**Source extract**
---
The Next Bubble, Part II
February 28, 2009 – 1:11 pmIn an earlier post, I wrote about the Education Bubble, which will soon burst, as the weight of bloated tuition supporting fat university budgets, textbook price outrages, and the like become too much for cash-strapped Americans to bear. Alternatives are available (like Excelsior College, my alma mater), and they will emerge from the rubble as the new American higher educational paradigm.
The next, next bubble is the Water Bubble. The era of cheap oil meant cheap electricity to air-condition desert cities; cheap water, subsidized by the government, is even more vital to golf courses in the desert and the like. Subsidies have made water traditionally cheaper for consumers in Phoenix than in Detroit. This is about to change. As the preceding link, to a Bloomberg.com story indicates, the drought in the American West is forcing the dawning of a new reality – the era of cheap water is over.
---
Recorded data

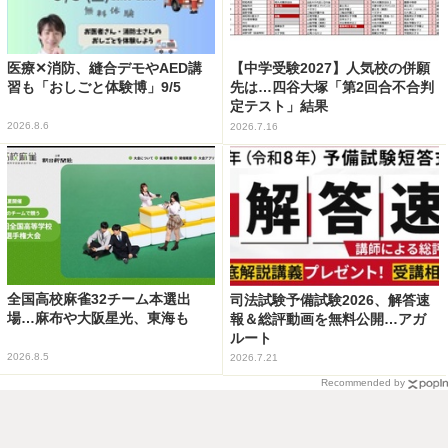
医療✕消防、縫合デモやAED講
【中学受験2027】人気校の併願
習も「おしごと体験博」9/5
先は…四谷大塚「第2回合不合判
定テスト」結果
2026.8.6
2026.7.16
全国高校麻雀32チーム本選出
司法試験予備試験2026、解答速
場…麻布や大阪星光、東海も
報＆総評動画を無料公開…アガ
ルート
2026.8.5
2026.7.21
Recommended by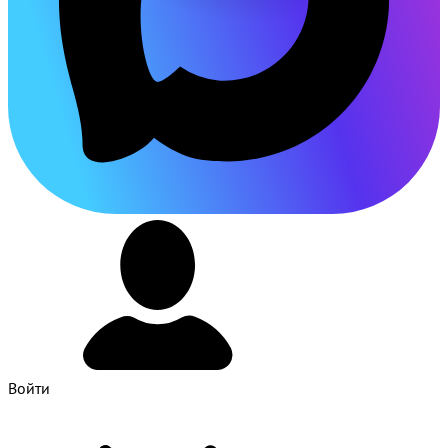
Войти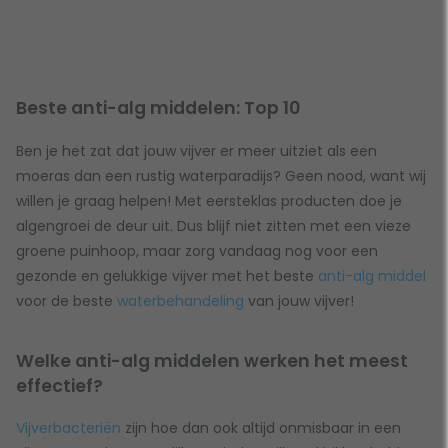
Beste anti-alg middelen: Top 10
Ben je het zat dat jouw vijver er meer uitziet als een
moeras dan een rustig waterparadijs? Geen nood, want wij
willen je graag helpen! Met eersteklas producten doe je
algengroei de deur uit. Dus blijf niet zitten met een vieze
groene puinhoop, maar zorg vandaag nog voor een
gezonde en gelukkige vijver met het beste
anti-alg middel
voor de beste
waterbehandeling
van jouw vijver!
Welke anti-alg middelen werken het meest
effectief?
Vijverbacteriën
zijn hoe dan ook altijd onmisbaar in een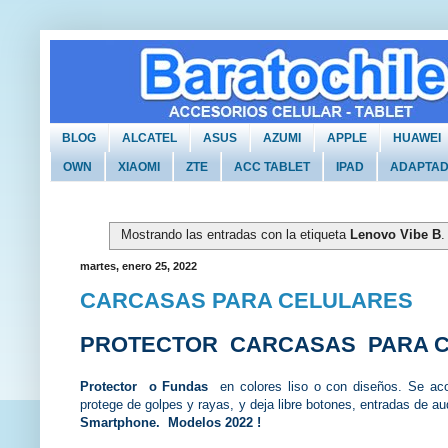
BLOG
ALCATEL
ASUS
AZUMI
APPLE
HUAWEI
OWN
XIAOMI
ZTE
ACC TABLET
IPAD
ADAPTA
Mostrando las entradas con la etiqueta
Lenovo Vibe B
martes, enero 25, 2022
CARCASAS PARA CELULARES
PROTECTOR CARCASAS
PARA
Protector o Fundas
en colores liso o con diseños. Se aco
protege de golpes y rayas, y deja libre botones, entradas de a
Smartphone. Modelos 2022 !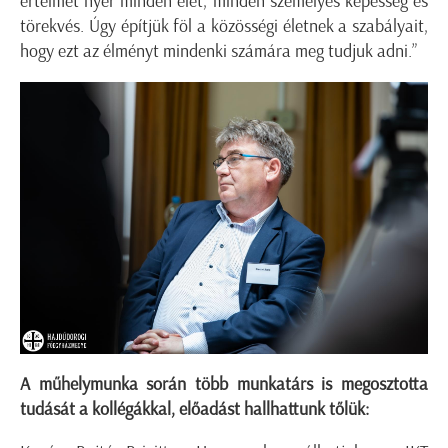
értelmet nyer minden élet, minden személyes képesség és
törekvés. Úgy építjük föl a közösségi életnek a szabályait,
hogy ezt az élményt mindenki számára meg tudjuk adni.”
A műhelymunka során több munkatárs is megosztotta
tudását a kollégákkal, előadást hallhattunk tőlük: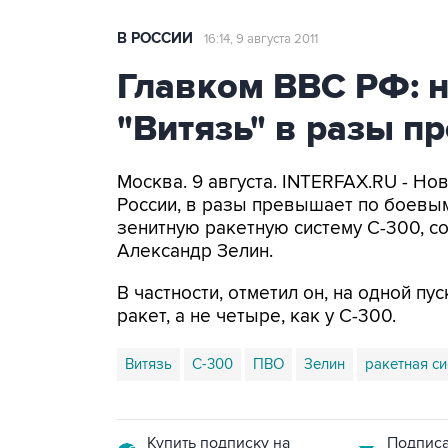
В РОССИИ
16:14, 9 августа 2011
Главком ВВС РФ: 
"Витязь" в разы п
Москва. 9 августа. INTERFAX.RU - Но
России, в разы превышает по боевы
зенитную ракетную систему С-300, 
Александр Зелин.
В частности, отметил он, на одной пу
ракет, а не четыре, как у С-300.
Витязь
С-300
ПВО
Зелин
ракетная с
Купить подписку на
Подписа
---
According to the post on the next bubble, in which city have subsidies made water traditionally cheaper for consumers than in Detroit? Answer using only the text.

Phoenix